El que quiera servirme que me siga

R. P. Miguel A. Comandi

El Evangelio de este día tiene mucha densidad, convergen aquí temas capitales y misteriosos, se nos revela la intimidad del Corazón de Cristo, escuchamos la voz del Padre. Se nos habla de muerte y de vida, de la oscura y amenazante presencia del Príncipe de este mundo, de vidas que se pierden y se ganan, de turbación del alma, de la «hora» definitiva que ha llegado. Cada línea de esta página es digna de un comentario aparte, de una reflexión detenida. Es un texto imposible de resumir y estamos siempre lejos de comentarlo adecuadamente. Pero ya es importante entender la convergencia, la sumatoria tan significativa y sugestiva de temas, alusiones, referencias, estados y anuncios.

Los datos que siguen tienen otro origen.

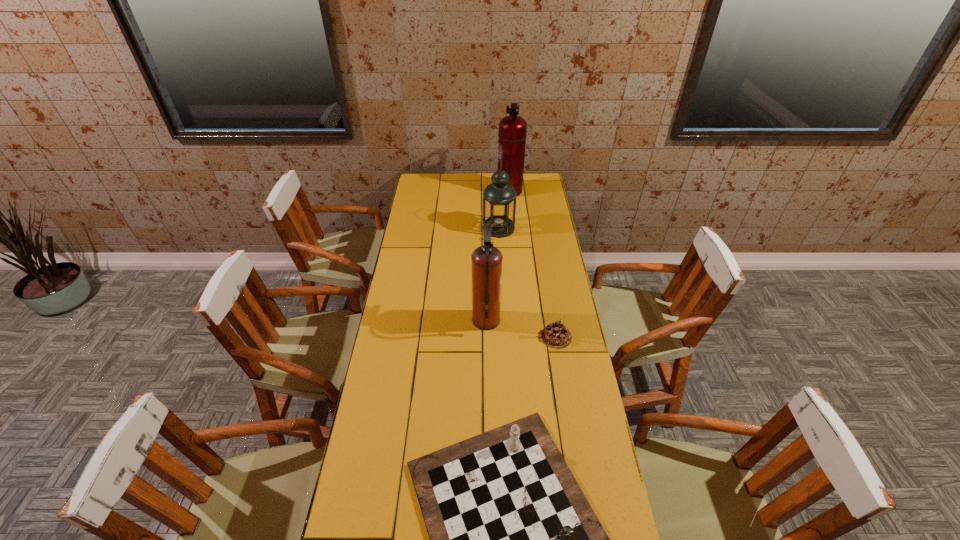
At what (x,y) coordinates should I click in order to perform the action: click on the farthest object. Please return your answer as a coordinate pair (x, y). The height and width of the screenshot is (540, 960). Looking at the image, I should click on (512, 135).

In order to click on the tallest object in this screenshot , I will do `click(512, 135)`.

I want to click on the nearer fire extinguisher, so click(x=486, y=260).

The height and width of the screenshot is (540, 960). Identify the location of the left fire extinguisher. (486, 260).

The height and width of the screenshot is (540, 960). Identify the location of oil lamp. (499, 198).

The image size is (960, 540). Identify the location of the shortest object. (555, 335).

Where is `vacant space located on the nozzle side of the tallest object`? Image resolution: width=960 pixels, height=540 pixels. vacant space located on the nozzle side of the tallest object is located at coordinates (440, 191).

Find the location of `vacant region located 0.060m on the nozzle side of the tallest object`. vacant region located 0.060m on the nozzle side of the tallest object is located at coordinates (486, 191).

I want to click on vacant area situated 0.160m on the nozzle side of the tallest object, so click(x=468, y=191).

Locate an element on the screen. vacant space located 0.100m at the nozzle of the nearer fire extinguisher is located at coordinates (446, 320).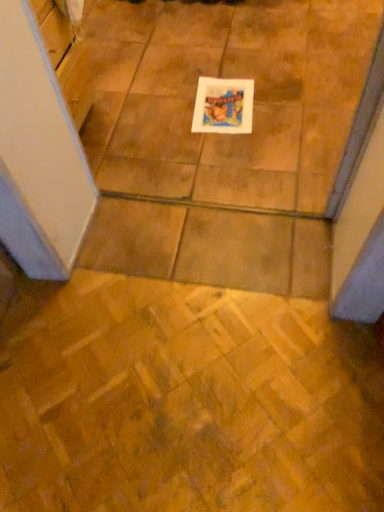
You are a GUI agent. You are given a task and a screenshot of the screen. Output one action in this format:
    pyautogui.click(x=<x>, y=<y>)
    Task: Click on the spots to the right of white paper at center
    
    Given the screenshot: What is the action you would take?
    pyautogui.click(x=288, y=102)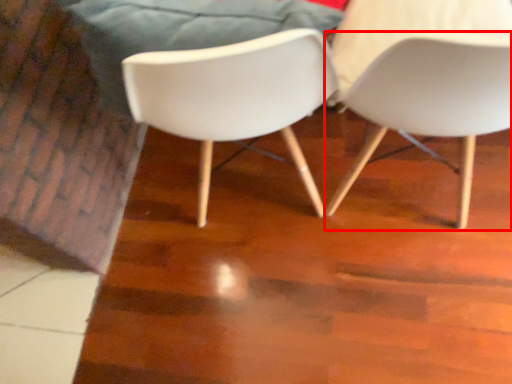
Question: Where is chair (annotated by the red box) located in relation to chair in the image?

Choices:
 (A) left
 (B) right

Answer: (B)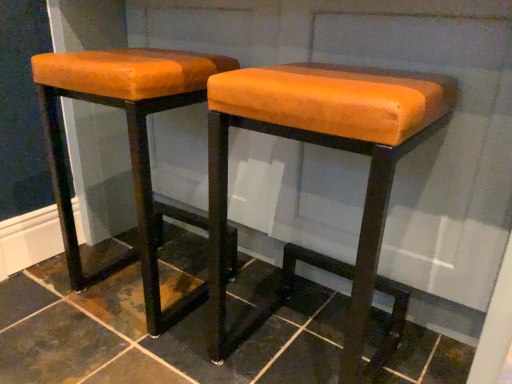
At what (x,y) coordinates should I click in order to perform the action: click on space that is in front of orange leather stool at left, placed as the second stool when sorted from right to left. Please return your answer as a coordinate pair (x, y). This screenshot has height=384, width=512. Looking at the image, I should click on (110, 354).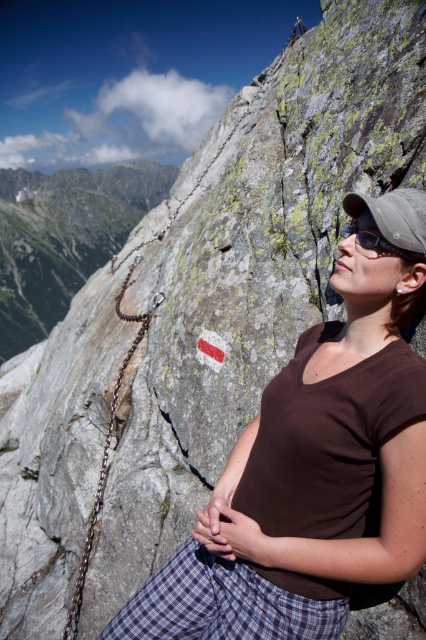
You are a photographer trying to capture the climber in the scene. The climber is wearing a brown matte shirt at center and black matte goggles at upper right. Based on their positions, which item is more to the left?

The black matte goggles at upper right are more to the left because the brown matte shirt at center is positioned on the right side of them.

You are a photographer trying to capture the climber in the scene. You notice the brown matte shirt at center and the black matte goggles at upper right. Which object should you focus on if you want to highlight something that takes up more visual space in the photo?

The brown matte shirt at center is larger in size than the black matte goggles at upper right, so focusing on the brown matte shirt at center would highlight the object that takes up more visual space in the photo.

You are a hiker assessing the safety of your gear. You notice the metallic chain at upper left and the brown matte shirt at center. Which object is wider?

The metallic chain at upper left is wider than the brown matte shirt at center.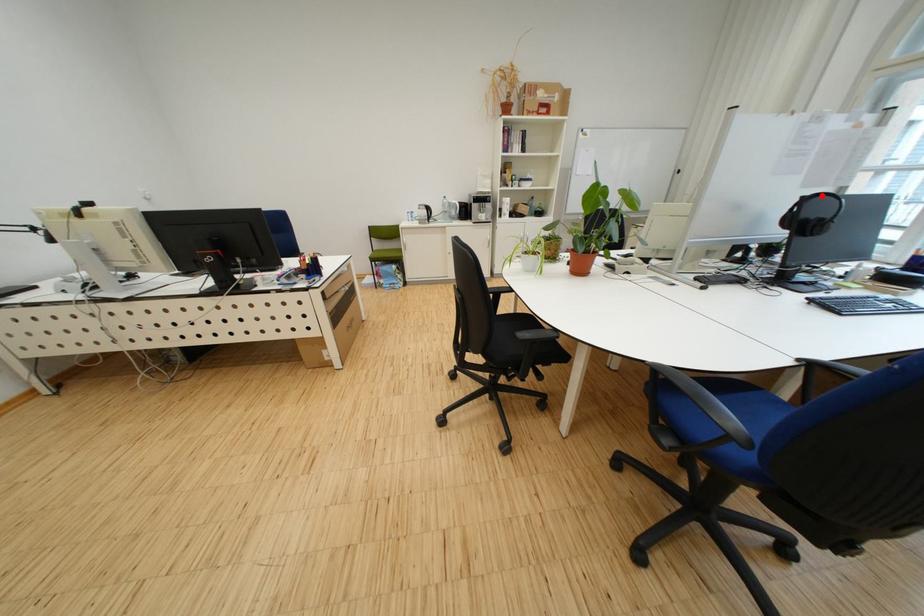
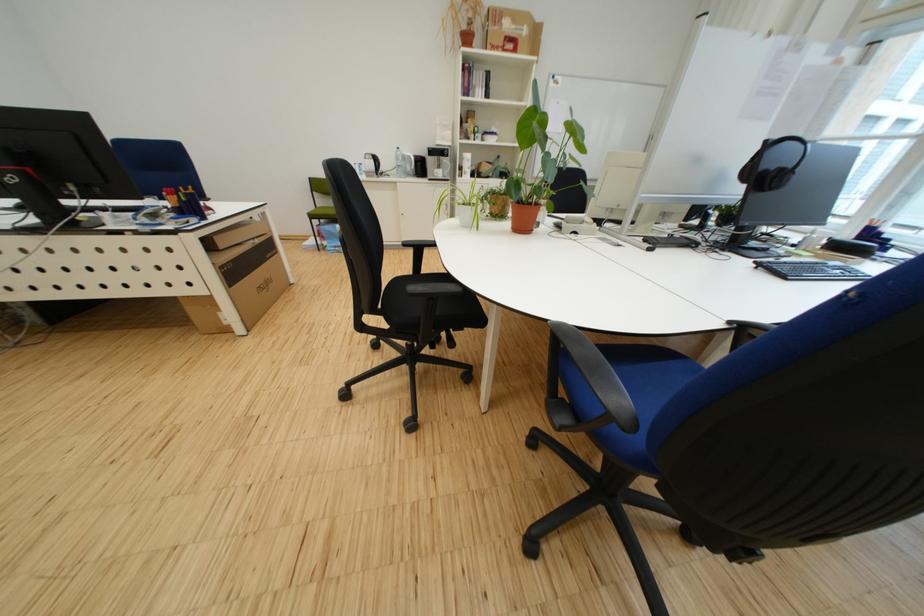
Where in the second image is the point corresponding to the highlighted location from the first image?

(786, 140)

Jesús parece desentendido de la gran iniciativa de los griegos: verlo a Él, ver a Jesús. El gran tema de toda nuestra vida. Nosotros también queremos ver a Jesús, anhelamos encontrarnos con Él en la Vida Eterna. Como los que aman desean ardientemente no sólo escuchar al Amado sino contemplarlo, gozar de su Presencia. Se lo dicen a Jesús y Él empieza a hablar de otra cosa, como si no atendiera la pregunta, como si no hubiera escuchado aquellas intenciones. Tal vez aquellos hombres lo buscaban como un prodigio, como alguien que hace milagros, como un espectáculo digno de ser mirado, pero sin trascendencia, como un mago, un adivino. No lo sabemos. Tal vez la intención es legítima, loable y buena. Quieren realmente acercarse a Cristo, sus corazones están prestos a la fe. En cualquier caso Jesús va a responder. No de inmediato. Y su respuesta es para aquellos paganos y para el mundo entero, para la Historia entera. Su respuesta está al final, en la última línea del Evangelio que hemos escuchado. Y es una respuesta misteriosa, enigmática, sorprendente y paradójicamente abrumadora: «Cuando sea levantado en alto sobre la tierra, atraeré a todos hacia Mí».

El único modo de acercarse a Cristo es siendo atraídos por Él. No hay fuerza humana capaz de llegar a su Presencia, de alcanzar su Vida. No hay poder de este mundo eficaz para seguir a Cristo, para ser en verdad su discípulo. Es fundamental comprender esta imposibilidad. Porque así se ve con más claridad la gracia, la misericordia. El Señor no presenta un signo humanamente atractivo. No. Lo que presenta es el signo de la Cruz. Un signo que, sin la fe, provoca todo lo contrario de la atracción. La Cruz pone distancias, espanta, engendra una fuerza dispersiva, centrífuga, que aleja del sacrificio. Los Apóstoles se apartarán de Cristo, se dispersarán al ser herido el Pastor, como estaba escrito en el profeta Zacarías y Jesús recuerda en los momentos previos a la Pasión: «Todos vosotros vais a escandalizaros de mí esta noche, porque está escrito: Heriré al pastor y se dispersarán las ovejas del rebaño» (Mt 26, 31; cfr. Zac 13, 7).

Lo único que puede revertir esta fuerza dispersiva, in­mensa y abrumadora de la cruz es el Amor. El Amor divi­no, el Amor de Cristo al Padre cambia diametralmente el sentido. Lo que atrae, lo que seduce, lo que congrega y une es el amor, la belleza que lo caracteriza, la verdad que supo­ne, el ser que lo sustenta. Porque debemos entender que el valor de la Redención no consiste en el mero sacrificio, en la magnitud del dolor, sino en la infinita fuerza del Amor, que vence al Mal, al Pecado y a la Muerte. Es la fuerza que derrota al Enemigo, que arroja afuera al Príncipe de este mundo.

Jesucristo, levantado en alto, clavado en la Cruz, es un signo visible para todo el mundo. Preside la historia y conduce misteriosamente el curso de los tiempos. Nos hace mirar hacia arriba, a una altura que ninguna mirada humana podría alcanzar. Y levantando la mirada del alma, nos conduce junto a sí, nos asocia a su Pasión, nos invita al gozo de la Resurrección.